Work to complete:
Your answer should be the exact lines of the data below from the one containing "7: (608, 104, 1.23)" through the one containing "38: (493, 25, 1.19)"; please include nothing else.

Records to use:
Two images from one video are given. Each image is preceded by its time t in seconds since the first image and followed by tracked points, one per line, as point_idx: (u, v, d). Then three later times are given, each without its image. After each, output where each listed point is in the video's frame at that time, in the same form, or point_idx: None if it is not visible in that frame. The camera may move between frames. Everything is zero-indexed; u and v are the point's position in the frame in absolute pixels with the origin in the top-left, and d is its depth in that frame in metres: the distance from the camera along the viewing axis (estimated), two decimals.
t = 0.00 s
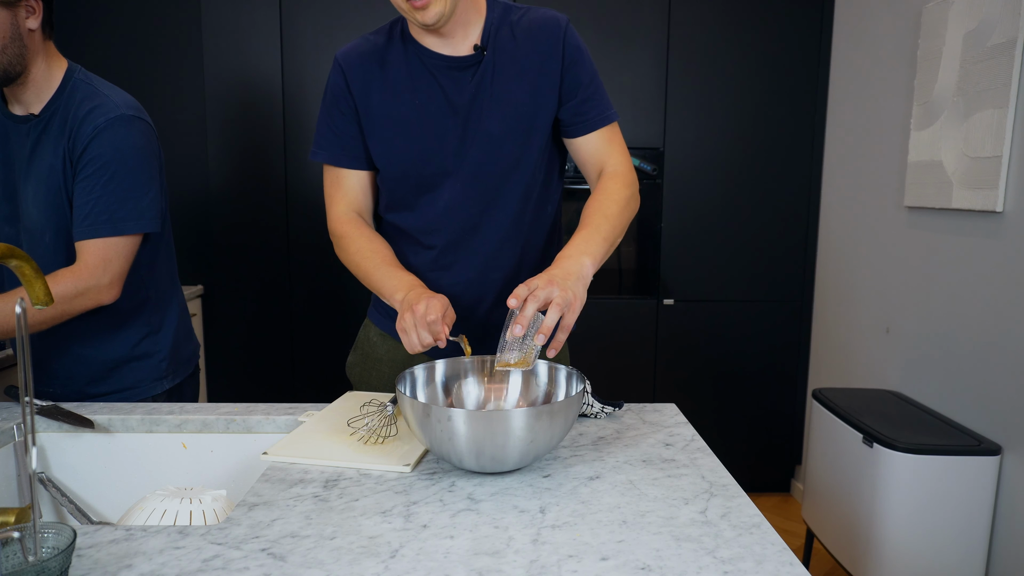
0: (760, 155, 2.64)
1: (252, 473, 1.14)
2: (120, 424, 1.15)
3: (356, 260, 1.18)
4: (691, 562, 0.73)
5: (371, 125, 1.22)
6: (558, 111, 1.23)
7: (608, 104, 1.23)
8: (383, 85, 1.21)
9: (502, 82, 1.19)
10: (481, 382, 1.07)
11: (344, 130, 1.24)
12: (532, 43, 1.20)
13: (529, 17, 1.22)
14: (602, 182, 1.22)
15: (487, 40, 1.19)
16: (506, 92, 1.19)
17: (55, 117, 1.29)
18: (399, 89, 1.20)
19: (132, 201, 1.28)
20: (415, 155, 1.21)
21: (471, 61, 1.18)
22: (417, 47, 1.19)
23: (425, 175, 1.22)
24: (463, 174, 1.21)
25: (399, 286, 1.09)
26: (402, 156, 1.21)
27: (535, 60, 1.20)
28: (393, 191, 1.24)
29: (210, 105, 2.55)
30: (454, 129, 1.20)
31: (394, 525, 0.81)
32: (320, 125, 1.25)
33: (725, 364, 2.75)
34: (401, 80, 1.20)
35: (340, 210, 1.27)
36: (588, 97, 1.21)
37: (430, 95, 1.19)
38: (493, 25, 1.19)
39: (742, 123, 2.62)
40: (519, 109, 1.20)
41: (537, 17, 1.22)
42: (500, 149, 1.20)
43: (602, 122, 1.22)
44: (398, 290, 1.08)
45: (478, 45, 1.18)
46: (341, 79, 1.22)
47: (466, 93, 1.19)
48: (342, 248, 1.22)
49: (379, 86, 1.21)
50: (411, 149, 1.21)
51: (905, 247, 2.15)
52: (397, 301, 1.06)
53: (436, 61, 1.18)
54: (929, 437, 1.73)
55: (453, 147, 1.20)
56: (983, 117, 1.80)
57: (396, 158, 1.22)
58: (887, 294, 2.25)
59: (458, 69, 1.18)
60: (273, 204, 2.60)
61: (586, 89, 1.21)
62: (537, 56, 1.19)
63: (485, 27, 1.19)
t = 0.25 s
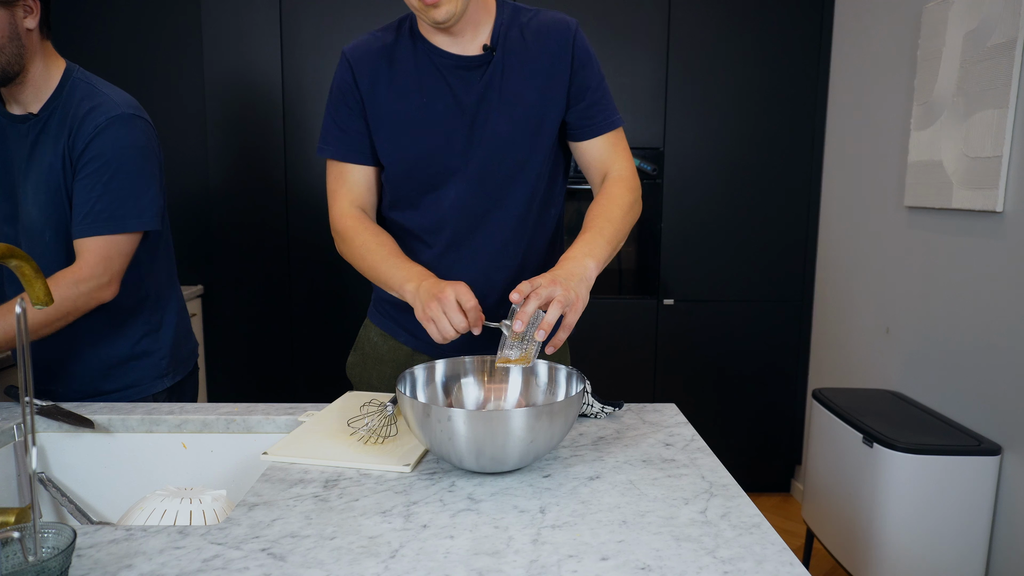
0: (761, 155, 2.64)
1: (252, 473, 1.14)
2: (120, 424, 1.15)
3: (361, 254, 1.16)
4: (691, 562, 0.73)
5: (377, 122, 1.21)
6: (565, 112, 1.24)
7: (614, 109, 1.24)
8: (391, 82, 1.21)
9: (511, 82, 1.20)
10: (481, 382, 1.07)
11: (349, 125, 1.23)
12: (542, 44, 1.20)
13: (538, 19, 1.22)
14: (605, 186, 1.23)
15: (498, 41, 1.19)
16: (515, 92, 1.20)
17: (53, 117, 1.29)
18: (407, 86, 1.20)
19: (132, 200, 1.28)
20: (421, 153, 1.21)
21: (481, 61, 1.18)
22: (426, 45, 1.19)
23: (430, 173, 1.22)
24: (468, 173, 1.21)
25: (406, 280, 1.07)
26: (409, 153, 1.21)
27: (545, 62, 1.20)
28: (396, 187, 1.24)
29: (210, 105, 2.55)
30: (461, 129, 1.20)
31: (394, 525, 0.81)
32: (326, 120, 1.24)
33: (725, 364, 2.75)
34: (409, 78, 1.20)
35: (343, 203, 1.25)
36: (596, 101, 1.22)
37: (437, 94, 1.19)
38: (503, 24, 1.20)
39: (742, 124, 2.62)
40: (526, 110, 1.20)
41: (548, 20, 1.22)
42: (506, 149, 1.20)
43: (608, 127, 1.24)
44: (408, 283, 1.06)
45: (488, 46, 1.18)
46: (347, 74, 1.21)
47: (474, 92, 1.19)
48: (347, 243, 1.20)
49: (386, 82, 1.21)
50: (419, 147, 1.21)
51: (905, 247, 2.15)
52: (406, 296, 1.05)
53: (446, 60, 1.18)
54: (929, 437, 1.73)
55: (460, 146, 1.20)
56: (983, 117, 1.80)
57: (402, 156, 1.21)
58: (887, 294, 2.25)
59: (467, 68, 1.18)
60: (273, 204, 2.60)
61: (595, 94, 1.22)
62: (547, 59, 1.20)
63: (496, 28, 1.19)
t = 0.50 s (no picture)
0: (760, 155, 2.64)
1: (252, 473, 1.15)
2: (120, 424, 1.15)
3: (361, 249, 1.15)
4: (691, 562, 0.73)
5: (400, 115, 1.19)
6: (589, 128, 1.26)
7: (632, 136, 1.31)
8: (418, 76, 1.18)
9: (541, 91, 1.20)
10: (480, 383, 1.07)
11: (369, 111, 1.19)
12: (577, 59, 1.22)
13: (573, 33, 1.23)
14: (616, 202, 1.30)
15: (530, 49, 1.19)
16: (542, 100, 1.20)
17: (51, 119, 1.29)
18: (432, 82, 1.18)
19: (132, 203, 1.29)
20: (444, 153, 1.19)
21: (514, 67, 1.18)
22: (458, 42, 1.17)
23: (449, 174, 1.21)
24: (488, 178, 1.20)
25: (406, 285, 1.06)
26: (428, 150, 1.19)
27: (576, 76, 1.22)
28: (410, 184, 1.22)
29: (210, 105, 2.55)
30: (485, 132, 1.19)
31: (394, 525, 0.80)
32: (341, 103, 1.19)
33: (726, 364, 2.75)
34: (439, 73, 1.18)
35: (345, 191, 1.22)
36: (616, 127, 1.29)
37: (466, 93, 1.18)
38: (538, 35, 1.20)
39: (743, 124, 2.62)
40: (553, 121, 1.21)
41: (579, 35, 1.24)
42: (528, 156, 1.21)
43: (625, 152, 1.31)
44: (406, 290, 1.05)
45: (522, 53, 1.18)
46: (372, 61, 1.17)
47: (503, 94, 1.18)
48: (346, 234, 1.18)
49: (414, 76, 1.18)
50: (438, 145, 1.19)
51: (905, 247, 2.15)
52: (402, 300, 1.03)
53: (481, 59, 1.17)
54: (930, 437, 1.73)
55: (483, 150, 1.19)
56: (983, 117, 1.80)
57: (423, 154, 1.19)
58: (887, 294, 2.25)
59: (500, 73, 1.18)
60: (273, 204, 2.60)
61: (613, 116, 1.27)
62: (579, 75, 1.22)
63: (530, 38, 1.19)
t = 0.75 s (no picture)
0: (760, 155, 2.64)
1: (252, 473, 1.15)
2: (120, 424, 1.15)
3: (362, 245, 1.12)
4: (691, 562, 0.73)
5: (410, 109, 1.18)
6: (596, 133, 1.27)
7: (634, 146, 1.33)
8: (431, 71, 1.17)
9: (552, 92, 1.20)
10: (480, 383, 1.07)
11: (380, 102, 1.17)
12: (590, 63, 1.22)
13: (585, 39, 1.24)
14: (616, 209, 1.31)
15: (544, 51, 1.19)
16: (552, 101, 1.21)
17: (49, 118, 1.29)
18: (446, 78, 1.17)
19: (130, 203, 1.29)
20: (452, 151, 1.19)
21: (527, 68, 1.18)
22: (472, 39, 1.17)
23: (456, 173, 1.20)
24: (494, 179, 1.20)
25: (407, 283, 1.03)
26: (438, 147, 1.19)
27: (587, 81, 1.22)
28: (417, 180, 1.22)
29: (210, 105, 2.55)
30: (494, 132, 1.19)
31: (394, 525, 0.81)
32: (350, 93, 1.17)
33: (726, 364, 2.75)
34: (451, 70, 1.17)
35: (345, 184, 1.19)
36: (621, 136, 1.30)
37: (477, 92, 1.18)
38: (552, 37, 1.20)
39: (743, 124, 2.62)
40: (562, 123, 1.22)
41: (591, 41, 1.24)
42: (536, 156, 1.21)
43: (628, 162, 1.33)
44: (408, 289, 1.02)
45: (534, 54, 1.18)
46: (385, 53, 1.16)
47: (513, 94, 1.18)
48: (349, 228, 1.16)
49: (427, 71, 1.17)
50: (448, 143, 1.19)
51: (905, 247, 2.15)
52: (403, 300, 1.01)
53: (494, 58, 1.17)
54: (930, 437, 1.73)
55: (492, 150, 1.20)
56: (982, 117, 1.80)
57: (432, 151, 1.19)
58: (887, 294, 2.25)
59: (513, 73, 1.18)
60: (274, 204, 2.60)
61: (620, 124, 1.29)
62: (590, 80, 1.22)
63: (543, 40, 1.19)
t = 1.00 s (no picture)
0: (760, 155, 2.64)
1: (251, 473, 1.14)
2: (120, 424, 1.15)
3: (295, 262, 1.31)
4: (691, 562, 0.73)
5: (303, 127, 1.21)
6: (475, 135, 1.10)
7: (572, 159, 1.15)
8: (320, 86, 1.18)
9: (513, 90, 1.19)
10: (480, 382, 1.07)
11: (296, 119, 1.21)
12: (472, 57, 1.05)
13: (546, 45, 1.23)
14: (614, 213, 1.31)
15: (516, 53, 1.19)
16: (430, 109, 1.10)
17: (62, 108, 1.30)
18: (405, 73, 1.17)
19: (125, 196, 1.26)
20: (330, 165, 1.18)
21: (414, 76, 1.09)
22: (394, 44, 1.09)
23: (349, 191, 1.18)
24: (390, 195, 1.15)
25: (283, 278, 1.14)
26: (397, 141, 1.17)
27: (487, 75, 1.03)
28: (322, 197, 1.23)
29: (211, 105, 2.55)
30: (368, 145, 1.14)
31: (394, 525, 0.80)
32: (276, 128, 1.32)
33: (726, 363, 2.75)
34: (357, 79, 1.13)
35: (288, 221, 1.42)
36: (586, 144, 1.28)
37: (346, 106, 1.15)
38: (468, 43, 1.06)
39: (742, 124, 2.62)
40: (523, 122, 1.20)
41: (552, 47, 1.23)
42: (409, 169, 1.13)
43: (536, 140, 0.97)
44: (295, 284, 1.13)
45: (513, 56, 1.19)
46: (287, 76, 1.21)
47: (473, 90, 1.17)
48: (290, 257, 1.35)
49: (307, 87, 1.19)
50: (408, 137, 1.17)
51: (905, 247, 2.15)
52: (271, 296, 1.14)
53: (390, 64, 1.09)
54: (930, 437, 1.73)
55: (369, 166, 1.14)
56: (982, 117, 1.80)
57: (321, 168, 1.20)
58: (888, 294, 2.25)
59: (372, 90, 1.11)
60: (274, 204, 2.60)
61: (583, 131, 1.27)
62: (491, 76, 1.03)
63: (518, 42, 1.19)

Exercise answer:
7: (608, 104, 1.23)
8: (383, 85, 1.21)
9: (502, 82, 1.19)
10: (481, 382, 1.07)
11: (344, 130, 1.24)
12: (532, 43, 1.20)
13: (529, 17, 1.22)
14: (602, 182, 1.22)
15: (487, 40, 1.19)
16: (506, 92, 1.19)
17: (55, 117, 1.29)
18: (399, 89, 1.20)
19: (132, 201, 1.28)
20: (415, 155, 1.21)
21: (471, 61, 1.18)
22: (417, 47, 1.19)
23: (425, 175, 1.22)
24: (463, 174, 1.21)
25: (399, 286, 1.09)
26: (402, 156, 1.21)
27: (535, 60, 1.20)
28: (393, 191, 1.24)
29: (210, 105, 2.55)
30: (454, 129, 1.20)
31: (394, 525, 0.81)
32: (320, 125, 1.25)
33: (725, 364, 2.75)
34: (401, 80, 1.20)
35: (340, 210, 1.27)
36: (588, 97, 1.21)
37: (430, 95, 1.19)
38: (493, 25, 1.19)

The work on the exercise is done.